How Democracies Die; Demokrasi Bisa Mati di Tangan Pemimpin Terpilih

Dalam semua kasus tersebut ini, demokrasi dibubarkan dengan cara yang spektakuler, melalui kekuatan dan paksaan militer.

Namun di sisi lain, para penulis menekankan bahwa sebenarnya ada satu cara lain untuk menghancurkan demokrasi. Cara ini memang tidak sedramatis atau sespektakuler kudeta yang menggunakan kekuatan. Akan tetapi dampaknya sama-sama destruktif.

“Demokrasi bisa saja mati bukan di tangan para jenderal, melainkan di tangan para pemimpin terpilih, (seperti) presiden atau perdana menteri yang menumbangkan proses yang membawa mereka ke tampuk kekuasaan,” kutipan buku tersebut.

Sejarah mencatat, cara seperti ini pernah digunakan dan bahkan sebagian dari pemimpin yang menggunakan cara tersebut, berhasil membongkar demokrasi dengan cepat. Sebut saja Adolf Hitler setelah kebakaran Reichstag 1933 di Jerman.

Namun, lebih sering, cara tersebut mengikis demokrasi secara perlahan, dalam langkah-langkah yang nyaris tidak terlihat.

“Beginilah demokrasi sekarang mati. Kediktatoran yang terang-terangan – dalam bentuk fasisme, komunisme atau kekuasaan militer- telah menghilang di sebagian besar dunia. Kudeta militer dan perampasan kekuasaan lainnya jarang terjadi. Sebagian besar negara mengadakan pemilihan biasa,” begitu kutipan dari buku tersebut.

“Demokrasi masih mati, tetapi dengan cara yang berbeda. Sejak akhir Perang Dingin, sebagian besar kerusakan demokrasi disebabkan bukan oleh jenderal dan tentara tetapi oleh pemerintah terpilih itu sendiri,” sambungnya, seraya menyebut sejumlah negara di mana para pemimpin terpilih telah menumbangkan lembaga-lembaga demokrasi, seperti Venezuela, Georgia, Hongaria, Nikaragua, Peru, Filipina, Polandia, Rusia, Sri Lanka, Turki, dan Ukraina.

Penghancuran demokrasi tidak kasat mata

Jika dalam kudeta, indikasi perebutan kekuasaan dan penghancuran demokrasi tampak jelas di depan mata. Hal itu terlihat dari, misalnya, istana presiden yang dibakar, pemimpin yang dibunuh, dipenjara atau dikirim ke pengasingan, kekerasan yang terjadi di jalanan, atau bahkan konstitusi yang ditangguhkan atau dibatalkan.

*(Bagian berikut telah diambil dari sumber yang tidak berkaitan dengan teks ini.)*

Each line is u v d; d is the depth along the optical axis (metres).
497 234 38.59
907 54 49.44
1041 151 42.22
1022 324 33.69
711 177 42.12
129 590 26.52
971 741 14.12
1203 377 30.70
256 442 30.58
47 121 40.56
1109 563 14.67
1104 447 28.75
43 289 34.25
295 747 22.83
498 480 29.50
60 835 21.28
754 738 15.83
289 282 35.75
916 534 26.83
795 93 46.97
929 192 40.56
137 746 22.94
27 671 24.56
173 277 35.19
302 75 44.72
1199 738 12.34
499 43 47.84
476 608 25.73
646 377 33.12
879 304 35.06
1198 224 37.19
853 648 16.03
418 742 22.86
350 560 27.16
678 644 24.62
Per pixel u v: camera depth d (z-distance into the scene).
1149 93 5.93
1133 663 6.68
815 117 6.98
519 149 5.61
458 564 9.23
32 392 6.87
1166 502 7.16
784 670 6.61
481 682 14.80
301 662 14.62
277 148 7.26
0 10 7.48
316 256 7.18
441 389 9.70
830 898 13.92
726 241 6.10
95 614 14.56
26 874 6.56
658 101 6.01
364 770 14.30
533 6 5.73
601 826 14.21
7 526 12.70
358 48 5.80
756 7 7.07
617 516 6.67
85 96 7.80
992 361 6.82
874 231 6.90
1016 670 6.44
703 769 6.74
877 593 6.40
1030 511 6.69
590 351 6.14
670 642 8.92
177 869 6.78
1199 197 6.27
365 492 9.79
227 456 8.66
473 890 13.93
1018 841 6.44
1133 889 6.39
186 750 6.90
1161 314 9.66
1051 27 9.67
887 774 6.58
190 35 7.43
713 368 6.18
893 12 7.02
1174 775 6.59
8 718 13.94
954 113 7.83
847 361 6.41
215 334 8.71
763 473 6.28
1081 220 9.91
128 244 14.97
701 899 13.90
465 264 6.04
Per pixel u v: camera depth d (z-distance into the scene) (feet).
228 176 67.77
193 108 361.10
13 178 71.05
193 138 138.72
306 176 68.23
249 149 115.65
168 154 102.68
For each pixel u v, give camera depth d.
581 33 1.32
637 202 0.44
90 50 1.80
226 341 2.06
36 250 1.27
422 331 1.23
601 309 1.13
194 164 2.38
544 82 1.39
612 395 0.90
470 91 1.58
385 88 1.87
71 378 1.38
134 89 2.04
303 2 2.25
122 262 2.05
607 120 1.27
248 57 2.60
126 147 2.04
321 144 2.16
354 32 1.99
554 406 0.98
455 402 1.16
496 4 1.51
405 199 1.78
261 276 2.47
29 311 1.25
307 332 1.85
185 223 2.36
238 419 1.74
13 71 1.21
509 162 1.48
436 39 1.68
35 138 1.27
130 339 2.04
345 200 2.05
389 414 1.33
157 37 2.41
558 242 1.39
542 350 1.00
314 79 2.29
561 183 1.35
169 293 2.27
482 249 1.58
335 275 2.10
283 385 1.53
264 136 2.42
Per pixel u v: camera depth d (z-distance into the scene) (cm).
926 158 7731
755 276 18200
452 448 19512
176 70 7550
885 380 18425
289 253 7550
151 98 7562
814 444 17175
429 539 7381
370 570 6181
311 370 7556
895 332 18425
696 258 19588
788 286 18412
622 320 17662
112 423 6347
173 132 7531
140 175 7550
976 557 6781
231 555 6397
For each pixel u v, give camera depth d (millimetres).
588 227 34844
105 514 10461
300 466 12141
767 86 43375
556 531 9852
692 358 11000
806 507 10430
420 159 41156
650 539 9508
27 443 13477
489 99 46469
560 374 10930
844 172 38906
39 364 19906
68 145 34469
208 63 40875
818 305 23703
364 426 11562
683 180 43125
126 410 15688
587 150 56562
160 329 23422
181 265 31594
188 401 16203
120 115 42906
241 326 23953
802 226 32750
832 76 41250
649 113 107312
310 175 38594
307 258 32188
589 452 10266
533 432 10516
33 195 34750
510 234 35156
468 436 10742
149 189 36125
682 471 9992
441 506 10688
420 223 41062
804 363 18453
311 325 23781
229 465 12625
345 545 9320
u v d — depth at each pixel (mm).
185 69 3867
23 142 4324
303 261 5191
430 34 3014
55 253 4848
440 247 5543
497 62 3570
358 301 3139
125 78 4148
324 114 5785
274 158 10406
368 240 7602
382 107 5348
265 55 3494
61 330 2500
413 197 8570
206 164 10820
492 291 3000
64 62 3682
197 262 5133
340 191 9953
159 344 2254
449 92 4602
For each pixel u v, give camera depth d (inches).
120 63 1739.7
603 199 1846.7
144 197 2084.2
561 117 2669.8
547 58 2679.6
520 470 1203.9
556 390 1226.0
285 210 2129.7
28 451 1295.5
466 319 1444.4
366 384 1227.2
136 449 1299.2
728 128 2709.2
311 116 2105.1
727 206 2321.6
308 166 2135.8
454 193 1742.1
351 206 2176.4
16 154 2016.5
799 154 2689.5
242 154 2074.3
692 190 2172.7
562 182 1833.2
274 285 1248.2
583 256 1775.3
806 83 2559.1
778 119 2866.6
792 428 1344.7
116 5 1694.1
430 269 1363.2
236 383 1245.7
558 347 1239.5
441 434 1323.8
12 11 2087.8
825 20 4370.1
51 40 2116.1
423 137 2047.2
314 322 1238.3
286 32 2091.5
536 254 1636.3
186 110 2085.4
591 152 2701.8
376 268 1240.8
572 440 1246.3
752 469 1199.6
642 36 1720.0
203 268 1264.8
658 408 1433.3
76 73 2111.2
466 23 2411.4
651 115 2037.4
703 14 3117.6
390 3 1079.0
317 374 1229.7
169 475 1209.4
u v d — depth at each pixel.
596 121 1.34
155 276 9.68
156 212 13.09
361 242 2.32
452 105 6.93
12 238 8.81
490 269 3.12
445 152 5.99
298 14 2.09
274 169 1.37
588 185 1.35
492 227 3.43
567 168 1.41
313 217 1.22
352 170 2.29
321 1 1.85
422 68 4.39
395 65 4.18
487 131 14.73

Namun, hal semacam itu tidak terlihat dalam upaya penghancuran demokrasi melalui cara kedua, yakni melalui pemimpin terpilih. Melalui cara ini, tidak ada kekerasan di jalan. Bahkan konstitusi dan lembaga demokrasi lainnya juga tetap masih ada.

Lantas, bagaimana cara ini bisa mematikan demokrasi?

Para pemegang kekuasaan tidak jarang menumbangkan demokrasi dengan cara yang justru bersifat “legal”, dalam arti disetujui oleh badan legislatif atau diterima oleh pengadilan.

Bahkan upaya-upaya semacam itu kerap digambarkan sebagai upaya untuk meningkatkan demokrasi, seperti upaya membuat peradilan lebih efisien, memberantas korupsi, atau membersihkan proses pemilihan.